Built-in electric field induced S-scheme g-C3N4 homojunction for efficient photocatalytic hydrogen evolution: Interfacial engineering and morphology control

S-scheme possesses superior redox capabilities compared with the II-scheme, providing an effective method to solve the innate defects of g-C 3 N 4 (CN). In this study, S-doped g-C 3 N 4 /g-C 3 N 4 (SCN-tm/CN) S-scheme homojunction was constructed by rationally integrating morphology control with interfacial engineering to enhance the photocatalytic hydrogen evolution performance. In-situ Kelvin probe force microscopy (KPFM) confirms the transport of photo-generated electrons from CN to SCN. Density functional theory (DFT) calculations reveal that the generation of a built-in electric field between SCN and CN enables the carrier separation to be more efficient and effective. Femtosecond transient absorption spectrum (fs-TAS) indicates prolonged lifetimes of SCN-tm/CN3 ( τ 1 : 9.7, τ 2 : 110, and τ 3 : 1343.5 ps) in comparison to those of CN ( τ 1 : 4.86, τ 2 : 55.2, and τ 3 : 927 ps), signifying that the construction of homojunction promotes the separation and transport of electron hole pairs, thus favoring the photocatalytic process.
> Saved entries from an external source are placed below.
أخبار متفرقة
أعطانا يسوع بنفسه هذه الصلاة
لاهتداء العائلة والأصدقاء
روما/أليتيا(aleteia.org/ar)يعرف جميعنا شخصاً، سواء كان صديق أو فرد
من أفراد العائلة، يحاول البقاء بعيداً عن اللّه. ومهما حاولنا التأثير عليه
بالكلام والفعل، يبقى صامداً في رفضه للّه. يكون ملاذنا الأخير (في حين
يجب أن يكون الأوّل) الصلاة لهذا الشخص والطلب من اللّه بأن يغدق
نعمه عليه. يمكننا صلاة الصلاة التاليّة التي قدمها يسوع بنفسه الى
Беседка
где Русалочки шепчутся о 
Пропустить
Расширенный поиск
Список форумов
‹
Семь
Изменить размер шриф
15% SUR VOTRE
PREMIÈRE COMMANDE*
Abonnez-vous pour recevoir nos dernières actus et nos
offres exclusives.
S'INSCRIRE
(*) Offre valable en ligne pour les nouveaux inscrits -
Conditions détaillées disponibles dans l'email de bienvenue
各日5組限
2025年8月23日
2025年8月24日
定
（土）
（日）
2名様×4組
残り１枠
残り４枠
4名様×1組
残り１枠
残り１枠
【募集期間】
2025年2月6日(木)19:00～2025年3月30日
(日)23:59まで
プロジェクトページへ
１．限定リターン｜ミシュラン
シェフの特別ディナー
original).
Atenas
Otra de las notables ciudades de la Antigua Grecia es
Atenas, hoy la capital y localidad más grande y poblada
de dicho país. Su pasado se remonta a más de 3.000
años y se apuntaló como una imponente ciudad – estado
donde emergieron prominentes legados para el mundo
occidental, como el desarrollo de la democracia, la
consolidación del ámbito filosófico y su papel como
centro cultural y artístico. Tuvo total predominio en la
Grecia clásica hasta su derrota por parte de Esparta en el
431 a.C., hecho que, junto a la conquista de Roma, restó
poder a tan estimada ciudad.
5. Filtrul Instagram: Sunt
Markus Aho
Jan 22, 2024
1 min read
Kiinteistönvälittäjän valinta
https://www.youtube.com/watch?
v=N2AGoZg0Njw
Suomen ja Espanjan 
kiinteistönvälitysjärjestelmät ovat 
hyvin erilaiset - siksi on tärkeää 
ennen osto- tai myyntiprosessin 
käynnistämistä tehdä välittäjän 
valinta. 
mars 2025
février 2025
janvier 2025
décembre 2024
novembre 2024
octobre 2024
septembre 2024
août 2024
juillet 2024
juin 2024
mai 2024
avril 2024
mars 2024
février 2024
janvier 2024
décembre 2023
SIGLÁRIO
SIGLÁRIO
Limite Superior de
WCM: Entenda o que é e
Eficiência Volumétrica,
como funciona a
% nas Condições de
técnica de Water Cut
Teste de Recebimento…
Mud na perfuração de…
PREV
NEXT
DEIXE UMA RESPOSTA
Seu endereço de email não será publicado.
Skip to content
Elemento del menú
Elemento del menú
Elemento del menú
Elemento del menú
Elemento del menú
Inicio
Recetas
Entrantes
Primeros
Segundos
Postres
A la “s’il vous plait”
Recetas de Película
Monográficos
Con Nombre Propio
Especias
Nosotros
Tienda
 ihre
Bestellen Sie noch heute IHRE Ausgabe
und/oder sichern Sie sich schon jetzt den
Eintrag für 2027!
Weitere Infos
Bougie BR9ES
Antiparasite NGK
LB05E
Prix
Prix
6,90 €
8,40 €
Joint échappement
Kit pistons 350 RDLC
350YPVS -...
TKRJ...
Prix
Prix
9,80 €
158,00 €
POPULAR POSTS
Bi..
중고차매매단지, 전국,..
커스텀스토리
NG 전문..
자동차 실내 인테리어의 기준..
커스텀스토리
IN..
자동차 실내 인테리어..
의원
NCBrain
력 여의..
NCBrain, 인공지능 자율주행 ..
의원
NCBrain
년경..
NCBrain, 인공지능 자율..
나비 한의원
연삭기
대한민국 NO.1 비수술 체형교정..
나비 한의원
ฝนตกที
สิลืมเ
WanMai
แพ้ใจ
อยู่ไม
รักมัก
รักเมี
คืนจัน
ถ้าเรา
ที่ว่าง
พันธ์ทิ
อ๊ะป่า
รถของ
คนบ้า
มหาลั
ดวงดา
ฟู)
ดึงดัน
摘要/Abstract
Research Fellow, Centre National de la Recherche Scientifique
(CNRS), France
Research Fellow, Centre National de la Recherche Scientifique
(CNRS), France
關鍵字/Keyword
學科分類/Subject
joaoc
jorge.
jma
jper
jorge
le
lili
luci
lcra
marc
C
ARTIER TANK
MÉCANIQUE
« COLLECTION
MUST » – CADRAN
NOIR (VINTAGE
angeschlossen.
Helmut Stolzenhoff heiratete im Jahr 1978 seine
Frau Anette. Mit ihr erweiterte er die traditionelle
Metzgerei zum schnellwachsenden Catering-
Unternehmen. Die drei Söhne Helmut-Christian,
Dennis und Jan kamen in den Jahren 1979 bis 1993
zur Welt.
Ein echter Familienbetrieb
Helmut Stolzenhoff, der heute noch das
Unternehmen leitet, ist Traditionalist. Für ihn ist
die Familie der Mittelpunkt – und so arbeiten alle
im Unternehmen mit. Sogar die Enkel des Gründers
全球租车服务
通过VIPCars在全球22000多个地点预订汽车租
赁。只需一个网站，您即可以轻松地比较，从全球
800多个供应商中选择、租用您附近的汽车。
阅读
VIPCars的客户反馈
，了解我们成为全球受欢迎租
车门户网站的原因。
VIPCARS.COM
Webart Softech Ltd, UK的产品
Under visible light irradiation, the optimized SCN-tm/CN3 exhibits excellent photocatalytic activity with the hydrogen evolution rate of 5407.3 µmol·g −1 ·h −1 , which is 20.4 times higher than that of CN (265.7 µmol·g −1 ·h −1 ). Moreover, the homojunction also displays an apparent quantum efficiency of 26.8% at 435 nm as well as ultra-long and ultra-stable cycle ability. This work offers a new strategy to construct highly efficient photocatalysts based on the metal-free conjugated polymeric CN for realizing solar energy conversion.